The hacker group that recently shut down Colonial Pipeline on the east coast made $5 million doing just that. Universities, businesses, and hospitals have all been victims of this type of attack. And what makes it possible? Cryptocurrencies, because the criminals know that you can’t track payments made with cryptos like bitcoin.

As of right now, cryptos are legal in most of the world, though countries such as China, Russia, Vietnam, and Ecuador have banned them. If criminals continue to use Bitcoin to fund their activities, you can expect a lot more countries to ban or severely restrict and regulate cryptocurrencies. This would have a detrimental effect on their value.

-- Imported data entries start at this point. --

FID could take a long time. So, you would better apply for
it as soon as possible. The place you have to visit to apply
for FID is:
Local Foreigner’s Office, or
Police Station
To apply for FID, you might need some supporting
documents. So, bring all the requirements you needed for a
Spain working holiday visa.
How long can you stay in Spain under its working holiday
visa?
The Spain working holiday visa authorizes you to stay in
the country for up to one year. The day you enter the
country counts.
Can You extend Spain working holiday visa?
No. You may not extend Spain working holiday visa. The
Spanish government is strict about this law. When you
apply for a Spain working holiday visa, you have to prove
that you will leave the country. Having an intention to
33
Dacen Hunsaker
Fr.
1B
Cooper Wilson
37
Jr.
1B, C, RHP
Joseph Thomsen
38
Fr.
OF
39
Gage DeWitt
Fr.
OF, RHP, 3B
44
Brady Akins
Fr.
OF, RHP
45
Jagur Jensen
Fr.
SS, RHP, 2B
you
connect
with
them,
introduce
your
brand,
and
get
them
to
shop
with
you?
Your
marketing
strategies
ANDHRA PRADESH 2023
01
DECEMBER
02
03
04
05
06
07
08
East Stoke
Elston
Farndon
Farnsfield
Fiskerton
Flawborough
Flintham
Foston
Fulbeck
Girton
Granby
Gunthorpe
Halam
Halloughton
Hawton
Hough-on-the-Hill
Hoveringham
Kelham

If you’re interested in investing in something a bit more proven and reliable, I recommend you research mutual funds. Your investment might not go up 500% like Dogecoin did a few weeks ago, but there are quite a few mutual funds that have returned 8-10% to investors for years.

Mutual funds aren’t nearly as exciting as cryptocurrencies, but they are a lot safer. You won’t have to worry about losing all your money, and over time, you should do very well.

Now, if you still want to invest in cryptocurrencies, that’s fine, but be careful. Only buy cryptos with money you can afford to lose. I recommend you put no more than 5-10% of your investing budget into cryptos.

Hopefully, you pick the right crypto, and it skyrockets. Good luck!